A neutron star merger (or NS merger), the joining of two neutron stars, becomes likely when the orbit of a binary neutron star becomes sufficiently small that gravitational waves sap energy from the orbit, causing it to appreciably decay. When they merge, a gravitational wave event may result, and the ground gravitational-wave detectors, LIGO and Virgo can detect them within a certain radius. The sixth accepted LIGO GW detection, GW170817, is ascribed to a neutron star merger, based upon the determined mass of the merging objects and the GW "sound" of the aftermath (ringdown). A slower inspiral than occurs with black holes (which generally have more mass) results in a substantially longer time within the detectable frequency range, and the ringdown is more complex due to the effects of the tidal forces on the material, moving the material around and ejecting some of it. The merger result can be a single neutron star, or a single black hole, possibly after a short life (which can be as short as one second) as a hypermassive neutron star.
Like black hole mergers, it isn't clear how the orbits become small enough for gravitational waves to pull them together, and the orbit decay is presumed to take a long time; one analysis of GW170817 suggested the decay took over 11 gigayears.

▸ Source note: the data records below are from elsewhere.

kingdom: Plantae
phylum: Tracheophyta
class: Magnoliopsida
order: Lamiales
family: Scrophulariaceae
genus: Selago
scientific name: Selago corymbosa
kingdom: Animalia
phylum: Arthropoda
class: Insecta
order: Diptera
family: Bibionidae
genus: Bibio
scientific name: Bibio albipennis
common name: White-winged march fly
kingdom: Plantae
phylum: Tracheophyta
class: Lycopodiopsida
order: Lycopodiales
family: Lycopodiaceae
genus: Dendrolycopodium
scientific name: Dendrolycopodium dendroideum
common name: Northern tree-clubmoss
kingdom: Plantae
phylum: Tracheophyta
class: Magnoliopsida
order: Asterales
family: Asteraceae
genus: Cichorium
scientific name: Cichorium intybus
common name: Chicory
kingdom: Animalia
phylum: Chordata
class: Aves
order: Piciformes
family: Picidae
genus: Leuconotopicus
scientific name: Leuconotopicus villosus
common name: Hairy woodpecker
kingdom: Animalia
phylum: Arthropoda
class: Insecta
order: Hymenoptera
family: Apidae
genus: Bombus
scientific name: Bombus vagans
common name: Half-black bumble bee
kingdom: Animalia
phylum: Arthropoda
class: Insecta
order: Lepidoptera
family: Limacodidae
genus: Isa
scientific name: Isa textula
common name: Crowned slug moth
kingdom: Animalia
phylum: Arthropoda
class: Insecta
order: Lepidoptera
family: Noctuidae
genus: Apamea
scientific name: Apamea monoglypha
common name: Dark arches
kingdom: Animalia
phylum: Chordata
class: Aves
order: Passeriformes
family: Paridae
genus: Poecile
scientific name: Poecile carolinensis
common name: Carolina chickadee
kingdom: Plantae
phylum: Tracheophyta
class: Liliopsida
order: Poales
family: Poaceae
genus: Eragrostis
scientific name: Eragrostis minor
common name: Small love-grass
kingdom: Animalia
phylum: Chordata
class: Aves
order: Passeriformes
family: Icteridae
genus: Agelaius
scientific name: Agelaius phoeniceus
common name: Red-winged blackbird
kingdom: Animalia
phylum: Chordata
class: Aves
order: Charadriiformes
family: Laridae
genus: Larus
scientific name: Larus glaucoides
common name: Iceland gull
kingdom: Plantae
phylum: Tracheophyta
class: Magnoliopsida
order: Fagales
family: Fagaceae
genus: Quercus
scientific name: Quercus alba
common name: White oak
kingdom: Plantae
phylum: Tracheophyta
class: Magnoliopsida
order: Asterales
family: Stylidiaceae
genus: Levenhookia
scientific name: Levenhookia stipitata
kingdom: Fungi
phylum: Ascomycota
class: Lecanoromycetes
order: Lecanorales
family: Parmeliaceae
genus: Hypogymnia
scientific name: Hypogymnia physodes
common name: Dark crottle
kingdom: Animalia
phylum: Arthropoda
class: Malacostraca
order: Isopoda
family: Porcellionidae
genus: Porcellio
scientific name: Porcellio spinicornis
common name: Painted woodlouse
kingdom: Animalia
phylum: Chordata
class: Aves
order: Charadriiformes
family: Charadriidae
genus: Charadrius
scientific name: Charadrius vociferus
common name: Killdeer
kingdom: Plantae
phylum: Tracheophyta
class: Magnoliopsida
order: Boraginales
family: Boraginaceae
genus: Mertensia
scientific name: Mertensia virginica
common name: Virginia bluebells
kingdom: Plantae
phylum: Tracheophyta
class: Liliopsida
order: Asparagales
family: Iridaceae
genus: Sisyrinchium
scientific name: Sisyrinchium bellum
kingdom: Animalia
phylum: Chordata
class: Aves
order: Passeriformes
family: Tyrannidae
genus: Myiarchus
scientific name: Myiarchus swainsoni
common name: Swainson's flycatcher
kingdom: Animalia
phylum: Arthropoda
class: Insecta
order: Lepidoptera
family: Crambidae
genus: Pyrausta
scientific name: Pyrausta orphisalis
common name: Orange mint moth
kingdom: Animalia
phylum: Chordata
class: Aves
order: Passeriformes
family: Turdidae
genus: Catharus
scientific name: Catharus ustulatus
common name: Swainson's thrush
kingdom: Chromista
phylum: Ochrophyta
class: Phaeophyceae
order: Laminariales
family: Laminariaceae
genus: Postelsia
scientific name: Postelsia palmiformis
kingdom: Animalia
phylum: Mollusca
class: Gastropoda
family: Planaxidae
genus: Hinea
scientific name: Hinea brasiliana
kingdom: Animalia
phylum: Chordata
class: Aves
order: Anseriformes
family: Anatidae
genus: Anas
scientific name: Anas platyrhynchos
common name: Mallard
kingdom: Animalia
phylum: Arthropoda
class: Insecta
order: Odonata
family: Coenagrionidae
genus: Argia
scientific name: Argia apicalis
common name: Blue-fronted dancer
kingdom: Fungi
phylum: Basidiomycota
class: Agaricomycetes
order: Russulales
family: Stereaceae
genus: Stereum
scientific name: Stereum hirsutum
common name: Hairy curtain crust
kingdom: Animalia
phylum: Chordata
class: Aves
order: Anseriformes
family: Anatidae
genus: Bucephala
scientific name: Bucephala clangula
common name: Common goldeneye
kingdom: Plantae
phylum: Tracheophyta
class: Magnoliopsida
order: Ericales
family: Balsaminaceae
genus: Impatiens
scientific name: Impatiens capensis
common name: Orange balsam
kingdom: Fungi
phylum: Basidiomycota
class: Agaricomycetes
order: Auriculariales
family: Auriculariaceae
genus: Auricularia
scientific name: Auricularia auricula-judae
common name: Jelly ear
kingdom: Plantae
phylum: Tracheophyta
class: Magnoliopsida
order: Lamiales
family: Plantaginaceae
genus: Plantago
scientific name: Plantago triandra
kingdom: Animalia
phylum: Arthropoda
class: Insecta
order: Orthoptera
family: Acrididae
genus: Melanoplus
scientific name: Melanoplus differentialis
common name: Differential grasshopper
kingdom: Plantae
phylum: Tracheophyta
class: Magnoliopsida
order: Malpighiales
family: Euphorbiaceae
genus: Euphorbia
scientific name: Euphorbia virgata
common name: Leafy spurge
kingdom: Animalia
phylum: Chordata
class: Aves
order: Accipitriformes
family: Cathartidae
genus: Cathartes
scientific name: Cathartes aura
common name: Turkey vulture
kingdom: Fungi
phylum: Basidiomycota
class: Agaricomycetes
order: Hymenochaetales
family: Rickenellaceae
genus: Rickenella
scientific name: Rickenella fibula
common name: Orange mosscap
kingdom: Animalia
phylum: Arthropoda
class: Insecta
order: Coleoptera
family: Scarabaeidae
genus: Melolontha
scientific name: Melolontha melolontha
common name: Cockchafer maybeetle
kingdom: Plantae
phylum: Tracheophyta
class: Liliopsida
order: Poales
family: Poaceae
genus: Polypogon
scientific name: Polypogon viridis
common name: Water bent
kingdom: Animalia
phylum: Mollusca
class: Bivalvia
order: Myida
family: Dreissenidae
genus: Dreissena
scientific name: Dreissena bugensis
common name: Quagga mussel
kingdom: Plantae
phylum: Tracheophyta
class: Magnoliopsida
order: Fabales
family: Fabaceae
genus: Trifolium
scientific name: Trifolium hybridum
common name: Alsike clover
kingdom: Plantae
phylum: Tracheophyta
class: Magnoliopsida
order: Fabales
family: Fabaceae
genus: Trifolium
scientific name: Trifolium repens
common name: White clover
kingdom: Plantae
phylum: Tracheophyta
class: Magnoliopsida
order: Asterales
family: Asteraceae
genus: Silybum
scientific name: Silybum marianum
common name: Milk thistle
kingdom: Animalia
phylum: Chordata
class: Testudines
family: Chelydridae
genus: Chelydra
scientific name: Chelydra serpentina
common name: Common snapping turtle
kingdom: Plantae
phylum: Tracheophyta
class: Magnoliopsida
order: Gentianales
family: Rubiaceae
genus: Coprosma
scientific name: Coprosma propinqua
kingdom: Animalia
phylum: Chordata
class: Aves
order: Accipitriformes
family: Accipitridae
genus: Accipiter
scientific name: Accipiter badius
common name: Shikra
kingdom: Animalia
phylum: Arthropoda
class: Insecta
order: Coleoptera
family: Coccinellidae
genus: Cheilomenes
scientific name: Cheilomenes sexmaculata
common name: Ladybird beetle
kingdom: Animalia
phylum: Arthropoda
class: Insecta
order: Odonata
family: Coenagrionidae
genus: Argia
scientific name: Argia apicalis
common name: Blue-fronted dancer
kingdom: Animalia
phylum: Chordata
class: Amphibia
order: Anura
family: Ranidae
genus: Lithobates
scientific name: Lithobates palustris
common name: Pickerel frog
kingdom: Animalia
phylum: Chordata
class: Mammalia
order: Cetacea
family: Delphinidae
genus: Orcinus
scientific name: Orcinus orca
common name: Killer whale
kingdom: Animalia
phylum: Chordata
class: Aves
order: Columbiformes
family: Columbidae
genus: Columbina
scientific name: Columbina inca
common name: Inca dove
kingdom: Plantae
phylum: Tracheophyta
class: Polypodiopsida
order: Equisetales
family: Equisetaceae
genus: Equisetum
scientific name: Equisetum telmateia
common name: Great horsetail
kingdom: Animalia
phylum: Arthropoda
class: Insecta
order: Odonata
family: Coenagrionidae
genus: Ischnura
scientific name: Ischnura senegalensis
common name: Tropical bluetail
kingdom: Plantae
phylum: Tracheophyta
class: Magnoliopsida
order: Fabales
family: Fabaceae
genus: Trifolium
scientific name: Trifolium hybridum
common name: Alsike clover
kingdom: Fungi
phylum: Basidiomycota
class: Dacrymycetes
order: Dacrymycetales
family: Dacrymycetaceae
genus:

A neutron star's tidal deformability (TD, often symbolized by Λ, or tidal deformability parameter or just tidal parameter) is a calculated scalar value associated with the effects that a tidal force would have on it, a function of its mass, radius, and Love numbers. The binary tidal deformability (binary TD), which is a single scalar value derived from the tidal deformabilities of the pair, is associated with details of the merger. Data from the GW detection places constraints on the tidal deformability values, and in turn, on the neutron stars' characteristics used to calculate them.